How to determine/record outages

I have been tasked with setting up outage notifications to my group (for example, sending an email or automatically generating a problem incident when HealthShare/Ensemble experiences an outage), and determining outage statistics (for example, the time frame when HealthShare/Ensemble was unavailable).  I admit I am having a hard time even defining what should be considered an “outage”.  Currently, we are using HealthShare 2017.2.1 (Cache for UNIX (Red Hat Enterprise Linux for x86-64) 2017.2.1 (Build 801_3_18095U) Mon May 7 2018 14:40:07 EDT [HealthShare Modules:Core:15.031.8653 + Linkage Engine:15.03.8653]), primarily for HL7 TCP and file transfers only.  We have a primary/failover set up with two servers, plus a third server set up as DR.  

Do you have any recommendations or suggestions for how to define an outage, how to determine if an outage has occurred, and how to determine how long the outage lasted?  Any insight or direction is greatly appreciated. 

  • 0
  • 0
  • 120
  • 0
  • 1

Answers

Hi Ruth,  

Thanks for your questions.  I agree that an outage is difficult to define, but I'll mention a few things you should keep an eye on to give you a starting place.  If you're not sure about a particular concept below, please take a look at the HealthShare/Ensemble Documentation for more information. 
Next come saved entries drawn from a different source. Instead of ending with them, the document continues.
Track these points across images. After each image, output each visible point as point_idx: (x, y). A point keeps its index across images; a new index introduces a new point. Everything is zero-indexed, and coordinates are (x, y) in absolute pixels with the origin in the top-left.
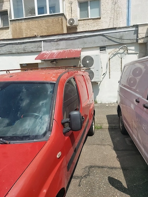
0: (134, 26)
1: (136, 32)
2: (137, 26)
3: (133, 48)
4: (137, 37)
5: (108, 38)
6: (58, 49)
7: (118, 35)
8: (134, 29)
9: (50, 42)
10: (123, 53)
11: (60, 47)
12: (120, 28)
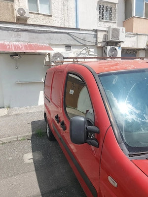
0: (94, 30)
1: (96, 36)
2: (96, 31)
3: (93, 50)
4: (96, 40)
5: (73, 38)
6: (19, 42)
7: (81, 36)
8: (94, 33)
9: (8, 30)
10: (86, 53)
11: (22, 39)
12: (83, 30)
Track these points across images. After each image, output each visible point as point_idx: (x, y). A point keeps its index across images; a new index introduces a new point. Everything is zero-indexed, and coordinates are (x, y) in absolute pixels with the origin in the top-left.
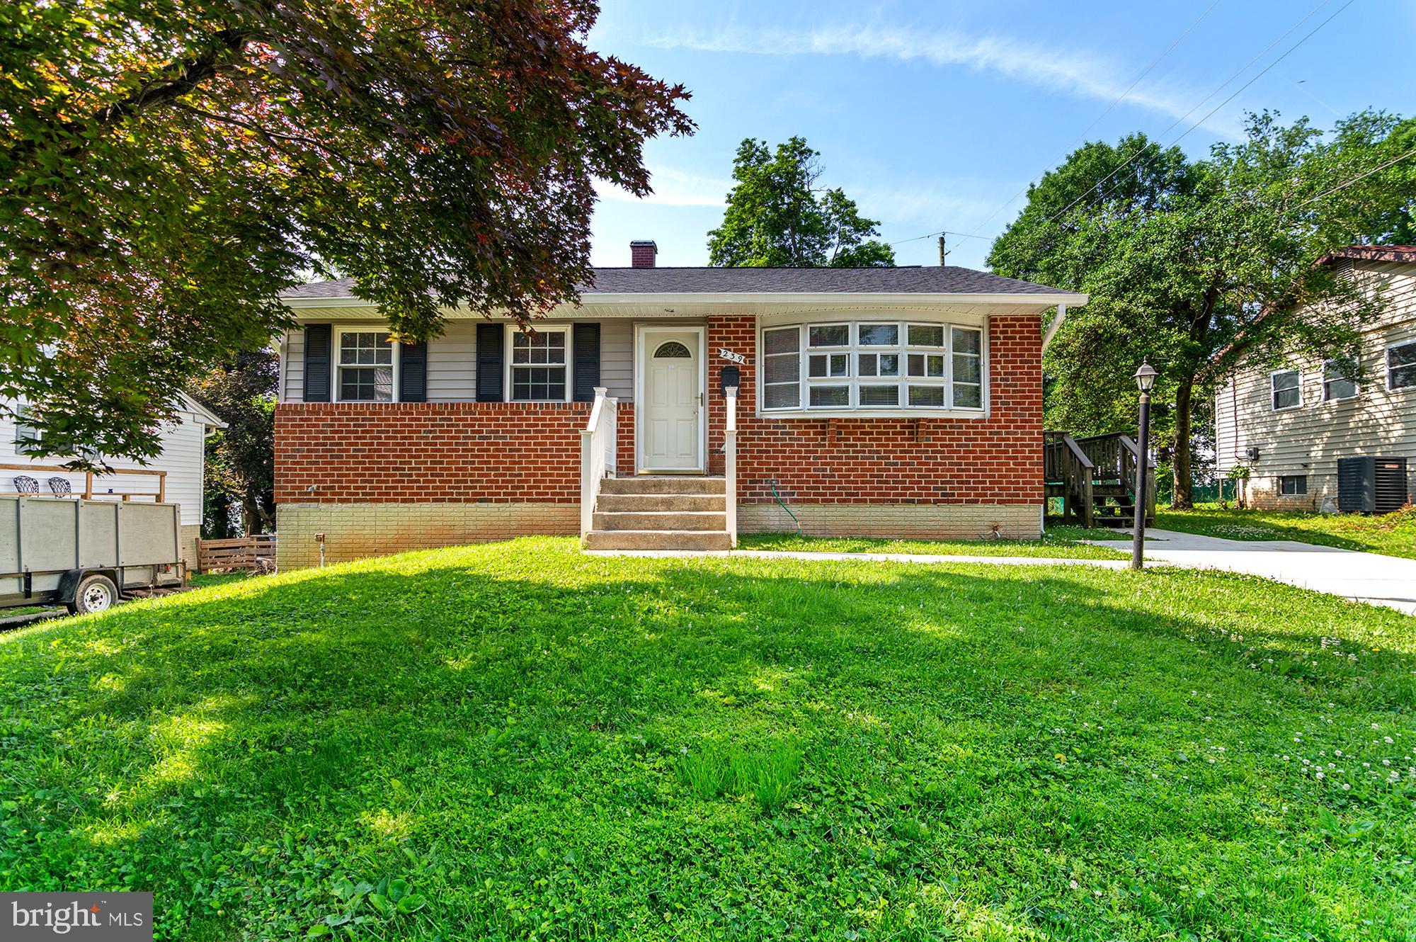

1) The Red Hat Server: A HealthShare/Ensemble instance runs on top of a server, so it's important to setup server-level monitoring to report any outages.  This might come in the form of a secondary server recording network pings and noting when your HealthShare server doesn't respond or something more complex.  Since you're running on Red Hat, work with your Linux admin to get more information on this.

2) Your HealthShare/Ensemble Instance(s): You can check whether your instance is running from Linux shell by running "ccontrol list" (run "ccontrol help" for additional information).  Once again, your Linux admin should be able to write an OS script to continuously check if HealthShare/Ensemble is running and email if something is wrong.  There are also a number of screens in the Management Portal including the 'System Dashboard' and 'Ensemble System Monitor' which list a value called "System Up Time" which shows how long the instance has been running.  Note also that the "cconsole.log" file contains phrases like "Recovery started at Wed Aug 15 07:03:04 2018" which denote when the instances starts.  

3) Your Ensemble Production(s) within an Instance:  You will have one or more Ensemble Namespaces on your instance, each of which can supporting exactly one running Ensemble Production. A Running Ensemble Production has a status of "Running", so if you define an outage as your Ensemble Production being down, you can look for a status other than "Running".  There are a number of classmethods in the 'Ens.Director' class which will report this information [like GetProductionStatus() and  IsProductionRunning()].  

4) Your Individual Business Host(s): An Ensemble production will have a number of Business Services, Business Processes, and Business Operations which might be in an Error or other bad state.  Depending on how you define "outage", you might want to check on the status of these items using the "Ensemble Production Monitor" to confirm they're running properly.  

I hope this helps.  

Best Regards,

Sebastian Musielak